There were no immediate deaths, but were there any delayed deaths from the delays in care that would have manifested impact days later.

Did anyone describe how the digitized medical records were transferred?

Just wondering if Grossman walked the steps in the dark.

Anonymous said...

This article is misleading.

NYC code requires fuel tanks to be located on the lowest level of a building.

Having thousands of gallons of fuel on an upper level is a danger in itself.

In fact, tanks must be underground unless large, specialized vaults are created.

Also, the cost to move electrical switchgear from the basement to upper floors, in an existing operating hospital would be astronomical... $500 million or more would not be an exageration.

I have worked at the medical center as a subcontractor on various occasions and they do not, in my estimation, sacrifice anything for the sake of financial reward.

Steve

Roy M. Poses MD said...

Anonymous of 29 November,

Which article do you claim is misleading, my whole blog post, or one of the news articles I quoted?
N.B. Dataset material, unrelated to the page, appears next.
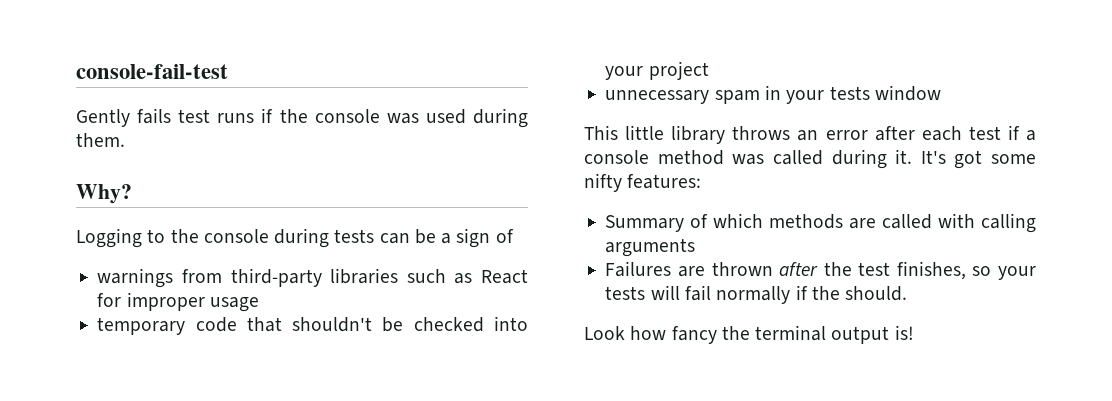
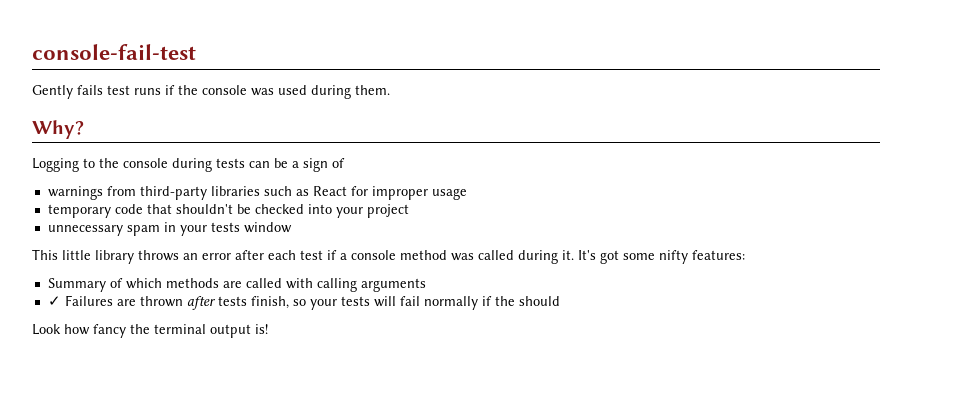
(696, 247) none -> [47,296,61,306] ✓
[823,261,966,280] the test finishes, -> [217,296,289,309] tests finish,
[845,286,908,301] should. -> [518,296,560,306] should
In any case, as best as I can tell, the location of the tanks underground was not so much of a problem as the susceptibility of the tank design to flooding, or perhaps the fault was in the design of the sensor which cut off the fuel flow when it was not clear that the fuel was contaminated?

I don't think there was anything in my blog post suggesting that fuel tanks should be put "on an upper level."

Also, I cannot tell if the problem was that all electrical switching equipment was not on an upper floor, or that some of the electrical switching equipment was not somewhere other than a basement. It is not obvious that fixing the switch gear that was actually flooded would have cost $500 million.

You are entitled to your opinions, of course. They might be more convincing if we knew who there author is.